Im Hintergrund schwingen dabei die sehr komplexen Thesen von John Rawls mit, dem 2002 verstorbenen Harvard-Philosophen, der eine "Theorie der Gerechtigkeit" und einen Nachtrag hiezu ("Gerechtigkeit als Fairness") verfasste. Wie spannend, dass einige von Rawls Gedanken schon achtzig Jahre zuvor von Kafka in Metaphern gegossen und in Dachkammern eingesperrt wurden! Und wie bequem, dass man die gewaltigen zwei Bände von Rawls nicht zur Gänze durchackern muss, sondern von Ferk (mit Kafkas Hilfe) zentrale Ideen in verdaulichen Mengen serviert bekommt.

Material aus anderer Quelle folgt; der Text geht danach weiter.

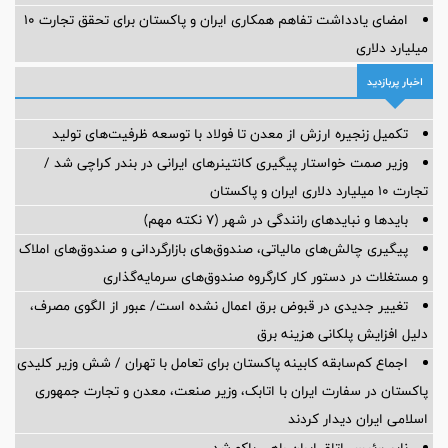
امضای یادداشت تفاهم همکاری ایران و پاکستان برای تحقق تجارت ۱۰
میلیارد دلاری
اخبار پربازدید
تکمیل زنجیره ارزش از معدن تا فولاد با توسعه ظرفیت‌های تولید
وزیر صمت خواستار پیگیری کانتینرهای ایرانی در بندر کراچی شد /
تجارت ۱۰ میلیارد دلاری ایران و پاکستان
بایدها و نبایدهای رانندگی در شهر (۷ نکته مهم)
پیگیری چالش‌های مالیاتی، صندوق‌های بازارگردانی و صندوق‌های املاک
و مستغلات در دستور کار کارگروه صندوق‌های سرمایه‌گذاری
تغییر جدیدی در قبوض برق اعمال نشده است/ عبور از الگوی مصرف،
دلیل افزایش پلکانی هزینه برق
اجماع کم‌سابقه کابینه پاکستان برای تعامل با تهران / شش وزیر کلیدی
پاکستان در سفارت ایران با اتابک، وزیر صنعت، معدن و تجارت جمهوری
اسلامی ایران دیدار کردند
نایب‌رئیس اتاق ایران راهی باکو شد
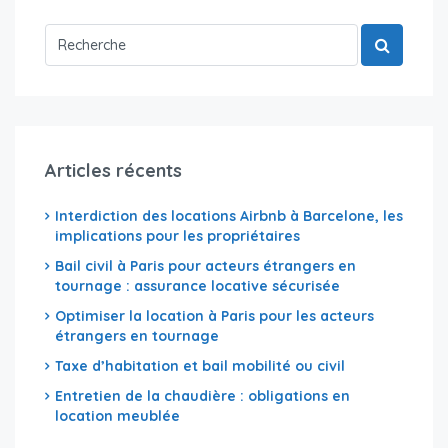
Articles récents
Interdiction des locations Airbnb à Barcelone, les
implications pour les propriétaires
Bail civil à Paris pour acteurs étrangers en
tournage : assurance locative sécurisée
Optimiser la location à Paris pour les acteurs
étrangers en tournage
Taxe d’habitation et bail mobilité ou civil
Entretien de la chaudière : obligations en
location meublée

Janko Ferk wählt in seinem Essay die Schreibweise "Der Proceß", womit er der Kritischen Ausgabe Malcolm Pasleys folgt. Diese Ausgabe kommt jenen Lesern zupass, die philologisch interessiert sind. Zitiert man den berühmten Erzählungstorso nach dem Original-Manuskript, den es als Faksimileausgabe um gutes Geld zu erwerben gibt, so lautet der Titel aber "Der Process", denn Kafka verwendete kein "ß", das ihm erst Brod (Prozeß) und dann Pasley (Proceß) verpassten.

Insgesamt gibt es naturgemäß vier unterschiedliche Varianten, den aus dem Lateinischen stammenden juristischen Titel von Kafkas Roman zu schreiben, unüblich ist bezeichnender Weise nur die heute regelkonforme Schreibweise. Dabei geht es im Roman doch unbestrittenermaßen um einen "Prozess" im strafrechtlichen Sinn, wenn auch unter den seltsamsten Rahmenbedingungen, die an Feme und Geheimpolizei erinnern. Ein Iraker, der Kafkas Sterbeort Kierling, der heute zu Klosterneuburg gehört, besuchte, schrieb folgerichtig in das dortige Gästebuch: "Kafka you have foreseen it all!"